[Dataset items]

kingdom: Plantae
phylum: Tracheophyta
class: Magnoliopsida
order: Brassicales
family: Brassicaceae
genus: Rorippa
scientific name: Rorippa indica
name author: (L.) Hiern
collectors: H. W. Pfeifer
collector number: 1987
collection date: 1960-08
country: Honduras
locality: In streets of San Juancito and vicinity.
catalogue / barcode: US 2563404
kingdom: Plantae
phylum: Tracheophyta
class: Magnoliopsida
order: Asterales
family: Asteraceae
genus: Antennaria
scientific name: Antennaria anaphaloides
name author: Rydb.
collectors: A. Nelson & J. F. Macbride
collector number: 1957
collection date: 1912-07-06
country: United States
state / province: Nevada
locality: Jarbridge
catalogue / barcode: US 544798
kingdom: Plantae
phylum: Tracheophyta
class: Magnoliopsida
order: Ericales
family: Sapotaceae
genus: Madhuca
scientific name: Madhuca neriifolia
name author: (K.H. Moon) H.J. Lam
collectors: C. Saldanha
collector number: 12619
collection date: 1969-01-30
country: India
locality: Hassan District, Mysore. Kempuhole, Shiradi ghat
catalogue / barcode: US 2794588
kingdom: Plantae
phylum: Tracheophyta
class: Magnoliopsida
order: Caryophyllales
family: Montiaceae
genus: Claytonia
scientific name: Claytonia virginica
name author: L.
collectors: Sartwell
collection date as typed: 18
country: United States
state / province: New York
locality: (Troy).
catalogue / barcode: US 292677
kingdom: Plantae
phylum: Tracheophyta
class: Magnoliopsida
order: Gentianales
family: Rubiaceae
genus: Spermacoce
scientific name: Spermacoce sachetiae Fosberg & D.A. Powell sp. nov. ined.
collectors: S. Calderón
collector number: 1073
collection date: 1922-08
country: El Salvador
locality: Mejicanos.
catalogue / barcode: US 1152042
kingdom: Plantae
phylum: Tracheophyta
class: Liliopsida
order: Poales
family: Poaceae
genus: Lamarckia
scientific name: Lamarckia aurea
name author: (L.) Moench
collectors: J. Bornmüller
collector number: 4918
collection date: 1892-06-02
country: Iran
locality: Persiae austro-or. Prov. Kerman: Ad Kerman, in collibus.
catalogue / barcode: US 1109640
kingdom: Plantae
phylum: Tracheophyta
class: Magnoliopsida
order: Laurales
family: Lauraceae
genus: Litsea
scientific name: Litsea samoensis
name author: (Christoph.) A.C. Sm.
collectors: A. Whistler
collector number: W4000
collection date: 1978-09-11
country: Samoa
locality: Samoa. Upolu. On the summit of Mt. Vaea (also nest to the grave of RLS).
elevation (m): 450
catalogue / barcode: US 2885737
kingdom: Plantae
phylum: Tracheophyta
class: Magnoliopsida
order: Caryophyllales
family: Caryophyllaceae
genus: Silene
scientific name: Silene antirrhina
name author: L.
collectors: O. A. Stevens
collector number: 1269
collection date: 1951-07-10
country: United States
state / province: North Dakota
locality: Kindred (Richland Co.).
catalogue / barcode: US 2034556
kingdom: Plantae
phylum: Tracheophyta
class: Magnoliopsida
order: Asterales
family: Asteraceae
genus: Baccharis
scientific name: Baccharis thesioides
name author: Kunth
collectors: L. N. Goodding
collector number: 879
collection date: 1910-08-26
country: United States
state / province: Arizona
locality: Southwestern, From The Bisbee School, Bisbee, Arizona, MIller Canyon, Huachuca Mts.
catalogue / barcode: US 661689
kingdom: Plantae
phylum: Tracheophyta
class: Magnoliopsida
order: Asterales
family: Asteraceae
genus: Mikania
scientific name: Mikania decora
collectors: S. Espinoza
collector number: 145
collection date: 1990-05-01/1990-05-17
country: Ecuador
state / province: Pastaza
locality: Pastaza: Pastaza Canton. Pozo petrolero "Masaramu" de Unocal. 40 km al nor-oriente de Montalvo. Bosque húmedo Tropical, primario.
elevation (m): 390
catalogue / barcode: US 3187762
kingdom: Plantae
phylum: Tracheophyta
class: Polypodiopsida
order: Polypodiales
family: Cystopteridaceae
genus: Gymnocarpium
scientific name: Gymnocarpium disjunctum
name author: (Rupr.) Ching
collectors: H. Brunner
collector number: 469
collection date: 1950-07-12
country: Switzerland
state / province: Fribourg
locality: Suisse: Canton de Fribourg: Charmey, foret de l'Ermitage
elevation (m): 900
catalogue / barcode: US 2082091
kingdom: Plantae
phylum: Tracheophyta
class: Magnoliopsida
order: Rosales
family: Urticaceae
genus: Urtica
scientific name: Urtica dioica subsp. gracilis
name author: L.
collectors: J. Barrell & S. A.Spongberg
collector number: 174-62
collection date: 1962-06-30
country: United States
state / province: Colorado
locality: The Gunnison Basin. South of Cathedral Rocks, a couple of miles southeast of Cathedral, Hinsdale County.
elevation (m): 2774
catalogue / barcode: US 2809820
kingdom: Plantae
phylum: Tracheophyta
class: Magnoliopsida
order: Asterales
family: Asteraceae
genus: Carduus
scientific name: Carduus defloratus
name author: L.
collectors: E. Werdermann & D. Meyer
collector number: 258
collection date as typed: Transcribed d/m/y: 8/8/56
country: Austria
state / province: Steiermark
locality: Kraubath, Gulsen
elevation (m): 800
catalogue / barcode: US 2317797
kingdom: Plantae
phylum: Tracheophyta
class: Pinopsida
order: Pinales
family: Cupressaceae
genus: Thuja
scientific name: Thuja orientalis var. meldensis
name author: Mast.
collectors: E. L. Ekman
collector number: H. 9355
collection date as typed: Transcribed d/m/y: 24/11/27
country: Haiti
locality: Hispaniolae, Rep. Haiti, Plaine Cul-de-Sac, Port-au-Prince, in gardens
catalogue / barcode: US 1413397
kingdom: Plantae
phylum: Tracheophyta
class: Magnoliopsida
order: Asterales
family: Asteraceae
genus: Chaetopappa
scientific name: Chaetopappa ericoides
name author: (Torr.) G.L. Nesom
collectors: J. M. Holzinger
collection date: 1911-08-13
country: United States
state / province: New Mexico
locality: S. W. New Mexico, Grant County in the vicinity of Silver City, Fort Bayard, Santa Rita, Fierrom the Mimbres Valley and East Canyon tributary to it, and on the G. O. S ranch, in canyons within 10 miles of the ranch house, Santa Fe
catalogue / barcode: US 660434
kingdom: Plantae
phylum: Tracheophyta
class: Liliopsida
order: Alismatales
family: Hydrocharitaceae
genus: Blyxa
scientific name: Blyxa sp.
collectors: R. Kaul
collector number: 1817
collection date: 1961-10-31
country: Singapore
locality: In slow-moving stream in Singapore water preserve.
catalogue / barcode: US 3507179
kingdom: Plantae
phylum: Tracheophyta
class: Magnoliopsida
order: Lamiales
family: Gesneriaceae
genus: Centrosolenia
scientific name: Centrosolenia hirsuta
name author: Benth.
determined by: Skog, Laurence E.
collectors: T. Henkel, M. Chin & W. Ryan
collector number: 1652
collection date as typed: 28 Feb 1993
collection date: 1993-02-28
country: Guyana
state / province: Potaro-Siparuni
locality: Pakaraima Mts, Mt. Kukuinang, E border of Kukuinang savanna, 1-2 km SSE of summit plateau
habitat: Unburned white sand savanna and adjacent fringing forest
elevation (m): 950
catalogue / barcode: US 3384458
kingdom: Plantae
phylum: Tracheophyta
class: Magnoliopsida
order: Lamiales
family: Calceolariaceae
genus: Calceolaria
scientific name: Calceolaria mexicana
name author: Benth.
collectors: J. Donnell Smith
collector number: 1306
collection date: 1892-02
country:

**WHAT THIS TASK INVOLVES**. Copy out the entries above line for line, without changing anything.

**SOLUTION FOR THIS TASK**.
kingdom: Plantae
phylum: Tracheophyta
class: Magnoliopsida
order: Brassicales
family: Brassicaceae
genus: Rorippa
scientific name: Rorippa indica
name author: (L.) Hiern
collectors: H. W. Pfeifer
collector number: 1987
collection date: 1960-08
country: Honduras
locality: In streets of San Juancito and vicinity.
catalogue / barcode: US 2563404
kingdom: Plantae
phylum: Tracheophyta
class: Magnoliopsida
order: Asterales
family: Asteraceae
genus: Antennaria
scientific name: Antennaria anaphaloides
name author: Rydb.
collectors: A. Nelson & J. F. Macbride
collector number: 1957
collection date: 1912-07-06
country: United States
state / province: Nevada
locality: Jarbridge
catalogue / barcode: US 544798
kingdom: Plantae
phylum: Tracheophyta
class: Magnoliopsida
order: Ericales
family: Sapotaceae
genus: Madhuca
scientific name: Madhuca neriifolia
name author: (K.H. Moon) H.J. Lam
collectors: C. Saldanha
collector number: 12619
collection date: 1969-01-30
country: India
locality: Hassan District, Mysore. Kempuhole, Shiradi ghat
catalogue / barcode: US 2794588
kingdom: Plantae
phylum: Tracheophyta
class: Magnoliopsida
order: Caryophyllales
family: Montiaceae
genus: Claytonia
scientific name: Claytonia virginica
name author: L.
collectors: Sartwell
collection date as typed: 18
country: United States
state / province: New York
locality: (Troy).
catalogue / barcode: US 292677
kingdom: Plantae
phylum: Tracheophyta
class: Magnoliopsida
order: Gentianales
family: Rubiaceae
genus: Spermacoce
scientific name: Spermacoce sachetiae Fosberg & D.A. Powell sp. nov. ined.
collectors: S. Calderón
collector number: 1073
collection date: 1922-08
country: El Salvador
locality: Mejicanos.
catalogue / barcode: US 1152042
kingdom: Plantae
phylum: Tracheophyta
class: Liliopsida
order: Poales
family: Poaceae
genus: Lamarckia
scientific name: Lamarckia aurea
name author: (L.) Moench
collectors: J. Bornmüller
collector number: 4918
collection date: 1892-06-02
country: Iran
locality: Persiae austro-or. Prov. Kerman: Ad Kerman, in collibus.
catalogue / barcode: US 1109640
kingdom: Plantae
phylum: Tracheophyta
class: Magnoliopsida
order: Laurales
family: Lauraceae
genus: Litsea
scientific name: Litsea samoensis
name author: (Christoph.) A.C. Sm.
collectors: A. Whistler
collector number: W4000
collection date: 1978-09-11
country: Samoa
locality: Samoa. Upolu. On the summit of Mt. Vaea (also nest to the grave of RLS).
elevation (m): 450
catalogue / barcode: US 2885737
kingdom: Plantae
phylum: Tracheophyta
class: Magnoliopsida
order: Caryophyllales
family: Caryophyllaceae
genus: Silene
scientific name: Silene antirrhina
name author: L.
collectors: O. A. Stevens
collector number: 1269
collection date: 1951-07-10
country: United States
state / province: North Dakota
locality: Kindred (Richland Co.).
catalogue / barcode: US 2034556
kingdom: Plantae
phylum: Tracheophyta
class: Magnoliopsida
order: Asterales
family: Asteraceae
genus: Baccharis
scientific name: Baccharis thesioides
name author: Kunth
collectors: L. N. Goodding
collector number: 879
collection date: 1910-08-26
country: United States
state / province: Arizona
locality: Southwestern, From The Bisbee School, Bisbee, Arizona, MIller Canyon, Huachuca Mts.
catalogue / barcode: US 661689
kingdom: Plantae
phylum: Tracheophyta
class: Magnoliopsida
order: Asterales
family: Asteraceae
genus: Mikania
scientific name: Mikania decora
collectors: S. Espinoza
collector number: 145
collection date: 1990-05-01/1990-05-17
country: Ecuador
state / province: Pastaza
locality: Pastaza: Pastaza Canton. Pozo petrolero "Masaramu" de Unocal. 40 km al nor-oriente de Montalvo. Bosque húmedo Tropical, primario.
elevation (m): 390
catalogue / barcode: US 3187762
kingdom: Plantae
phylum: Tracheophyta
class: Polypodiopsida
order: Polypodiales
family: Cystopteridaceae
genus: Gymnocarpium
scientific name: Gymnocarpium disjunctum
name author: (Rupr.) Ching
collectors: H. Brunner
collector number: 469
collection date: 1950-07-12
country: Switzerland
state / province: Fribourg
locality: Suisse: Canton de Fribourg: Charmey, foret de l'Ermitage
elevation (m): 900
catalogue / barcode: US 2082091
kingdom: Plantae
phylum: Tracheophyta
class: Magnoliopsida
order: Rosales
family: Urticaceae
genus: Urtica
scientific name: Urtica dioica subsp. gracilis
name author: L.
collectors: J. Barrell & S. A.Spongberg
collector number: 174-62
collection date: 1962-06-30
country: United States
state / province: Colorado
locality: The Gunnison Basin. South of Cathedral Rocks, a couple of miles southeast of Cathedral, Hinsdale County.
elevation (m): 2774
catalogue / barcode: US 2809820
kingdom: Plantae
phylum: Tracheophyta
class: Magnoliopsida
order: Asterales
family: Asteraceae
genus: Carduus
scientific name: Carduus defloratus
name author: L.
collectors: E. Werdermann & D. Meyer
collector number: 258
collection date as typed: Transcribed d/m/y: 8/8/56
country: Austria
state / province: Steiermark
locality: Kraubath, Gulsen
elevation (m): 800
catalogue / barcode: US 2317797
kingdom: Plantae
phylum: Tracheophyta
class: Pinopsida
order: Pinales
family: Cupressaceae
genus: Thuja
scientific name: Thuja orientalis var. meldensis
name author: Mast.
collectors: E. L. Ekman
collector number: H. 9355
collection date as typed: Transcribed d/m/y: 24/11/27
country: Haiti
locality: Hispaniolae, Rep. Haiti, Plaine Cul-de-Sac, Port-au-Prince, in gardens
catalogue / barcode: US 1413397
kingdom: Plantae
phylum: Tracheophyta
class: Magnoliopsida
order: Asterales
family: Asteraceae
genus: Chaetopappa
scientific name: Chaetopappa ericoides
name author: (Torr.) G.L. Nesom
collectors: J. M. Holzinger
collection date: 1911-08-13
country: United States
state / province: New Mexico
locality: S. W. New Mexico, Grant County in the vicinity of Silver City, Fort Bayard, Santa Rita, Fierrom the Mimbres Valley and East Canyon tributary to it, and on the G. O. S ranch, in canyons within 10 miles of the ranch house, Santa Fe
catalogue / barcode: US 660434
kingdom: Plantae
phylum: Tracheophyta
class: Liliopsida
order: Alismatales
family: Hydrocharitaceae
genus: Blyxa
scientific name: Blyxa sp.
collectors: R. Kaul
collector number: 1817
collection date: 1961-10-31
country: Singapore
locality: In slow-moving stream in Singapore water preserve.
catalogue / barcode: US 3507179
kingdom: Plantae
phylum: Tracheophyta
class: Magnoliopsida
order: Lamiales
family: Gesneriaceae
genus: Centrosolenia
scientific name: Centrosolenia hirsuta
name author: Benth.
determined by: Skog, Laurence E.
collectors: T. Henkel, M. Chin & W. Ryan
collector number: 1652
collection date as typed: 28 Feb 1993
collection date: 1993-02-28
country: Guyana
state / province: Potaro-Siparuni
locality: Pakaraima Mts, Mt. Kukuinang, E border of Kukuinang savanna, 1-2 km SSE of summit plateau
habitat: Unburned white sand savanna and adjacent fringing forest
elevation (m): 950
catalogue / barcode: US 3384458
kingdom: Plantae
phylum: Tracheophyta
class: Magnoliopsida
order: Lamiales
family: Calceolariaceae
genus: Calceolaria
scientific name: Calceolaria mexicana
name author: Benth.
collectors: J. Donnell Smith
collector number: 1306
collection date: 1892-02
country:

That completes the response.